Iduladha 1447 H: Menilai Esensi Kurban sebagai Ujian Keikhlasan di Tengah Badai Lesunya Ekonomi

Wamanews.id, 26 Mei 2026 – Perayaan Hari Raya Iduladha 1447 Hijriah yang jatuh pada tahun 2026 ini dirasakan membawa atmosfer yang sedikit berbeda bagi masyarakat Indonesia. Di balik gema takbir yang berkumandang memuji kebesaran Tuhan, momentum lebaran haji kali ini hadir di tengah tantangan pemulihan makroekonomi yang cukup berat. Fluktuasi harga kebutuhan pokok dan menurunnya daya beli masyarakat membuat ibadah kurban tahun ini menjadi sebuah ujian keikhlasan yang sesungguhnya.
Secara syariat, berkurban merupakan simbol ketakwaan dan napak tilas atas keikhlasan Nabi Ibrahim Alaihissalam serta Nabi Ismail Alaihissalam. Namun, ketika kondisi finansial domestik sedang tidak menentu, keputusan seorang Muslim untuk menyisihkan sebagian hartanya demi membeli hewan kurban tidak lagi sekadar ritual tahunan, melainkan sebuah lompatan keimanan yang besar.
Lesunya roda perekonomian di sektor riil berdampak langsung pada kemampuan finansial keluarga. Banyak masyarakat kelas menengah ke bawah yang harus memutar otak lebih keras untuk menyeimbangkan antara kebutuhan dapur harian, biaya pendidikan anak, dan alokasi dana untuk membeli hewan kurban yang harganya terus merangkak naik.
Kondisi inilah yang melahirkan esensi sejati dari ibadah kurban. Pengorbanan tidak diukur dari seberapa besar atau seberapa mahal hewan yang disembelih, melainkan dari seberapa lapang hati seorang hamba melepas keduniawiannya di saat dirinya sendiri sedang mengalami keterbatasan.
Bagi mereka yang berada dalam kondisi ekonomi pas-pasan namun tetap memaksakan diri melalui tabungan yang dikumpulkan seribu demi seribu sepanjang tahun untuk berkurban, nilai keikhlasannya di hadapan Sang Pencipta tentu sangat tinggi. Mereka telah berhasil mengalahkan ketakutan akan kemiskinan dan mendahulukan perintah agama di atas ego pribadi.
Di sisi lain, ibadah kurban di tengah lesunya ekonomi berfungsi sebagai katup penyelamat sosial yang sangat ampuh.

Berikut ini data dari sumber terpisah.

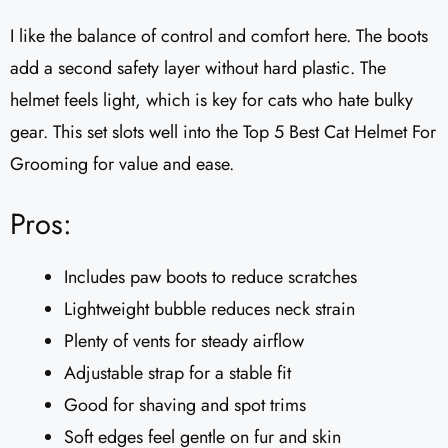
I like the balance of control and comfort here. The boots
add a second safety layer without hard plastic. The
helmet feels light, which is key for cats who hate bulky
gear. This set slots well into the Top 5 Best Cat Helmet For
Grooming for value and ease.
Pros:
Includes paw boots to reduce scratches
Lightweight bubble reduces neck strain
Plenty of vents for steady airflow
Adjustable strap for a stable fit
Good for shaving and spot trims
Soft edges feel gentle on fur and skin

Ketika daya beli masyarakat melemah untuk membeli daging di pasar konvensional, pendistribusian daging kurban secara merata menjadi berkah tahunan yang amat dinantikan oleh kaum dhuafa, pekerja informal, dan masyarakat prasejahtera.
Penyembelihan hewan kurban memicu terjadinya pemerataan konsumsi pangan bernutrisi tinggi yang mungkin sulit diakses oleh warga miskin pada hari-hari biasa. Momentum ini sekaligus menjadi perekat tali silaturahmi antargolongan, meredam kecemburuan sosial, dan memperkuat rasa senasib sepenanggungan sebagai sesama anak bangsa.
Rasa ikhlas dari mereka yang berkurban (shohibul qurban) bertemu dengan rasa syukur dari para penerima daging, menciptakan sebuah harmoni energi positif yang menenangkan di tengah hiruk-pikuk kesulitan hidup.
Pada akhirnya, Iduladha 1447 H memberikan pelajaran berharga bahwa keikhlasan tidak pernah diuji saat kita berada dalam kelimpahan, melainkan saat kita diuji dengan kekurangan. Lewat sebilah pisau yang menyembelih hewan kurban, umat Muslim sejatinya sedang menyembelih sifat mementingkan diri sendiri, guna membangkitkan kepedulian kolektif untuk bangkit bersama dari keterpurukan ekonomi.